The Vanguard FTSE Emerging Markets ETF (NYSEArca: VWO) and the iShares MSCI Emerging Markets ETF (NYSEArca: EEM), two largest emerging markets exchange traded funds by assets, are in rally mode. VWO and EEM are up an average of 6.4% over the past month, but some market observers see reasons for caution in this emerging markets rally.

Some fund managers believe it will be a while before emerging markets stocks recover in earnest. Investors pulled out of riskier emerging markets as data showed growth from China’s economy slowed, commodity prices fell and the Federal Reserve signaled an interest rate hike this year.

The China slowdown is fueling the lower commodity prices and lower outlook for other major emerging economies. Moreover, rising borrowing costs, a stronger dollar and rising corporate debt loads, with the International Monetary Fund warning of corporate defaults, are adding to volatility. [Area Emerging Market ETF Investors Must Monitor]

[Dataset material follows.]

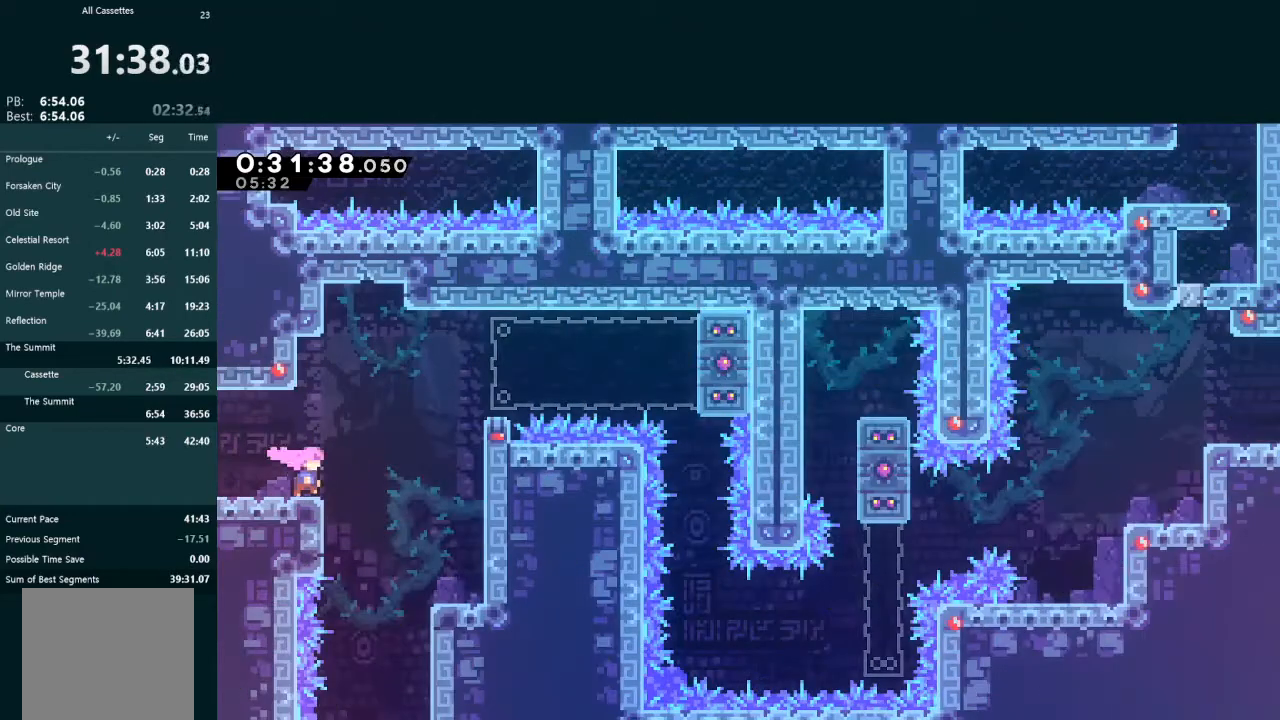
{"buttons": ["A", "L2", "DPAD_RIGHT"], "left_stick": "center", "events": [[100, "A", "down"]]}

Although big-name emerging markets have recently been strong, that strength has not been enough to convince some market observers that this is no more than a rally locked within a lengthy bear market.

“Along with news out of China, the bounce in oil has helped emerging markets, said Gina Sanchez of Chantico Global. However, ‘neither of those are actually good enough reasons to dive into emerging markets right now. They are falling knives,’ she said in an interview with CNBC earlier this week.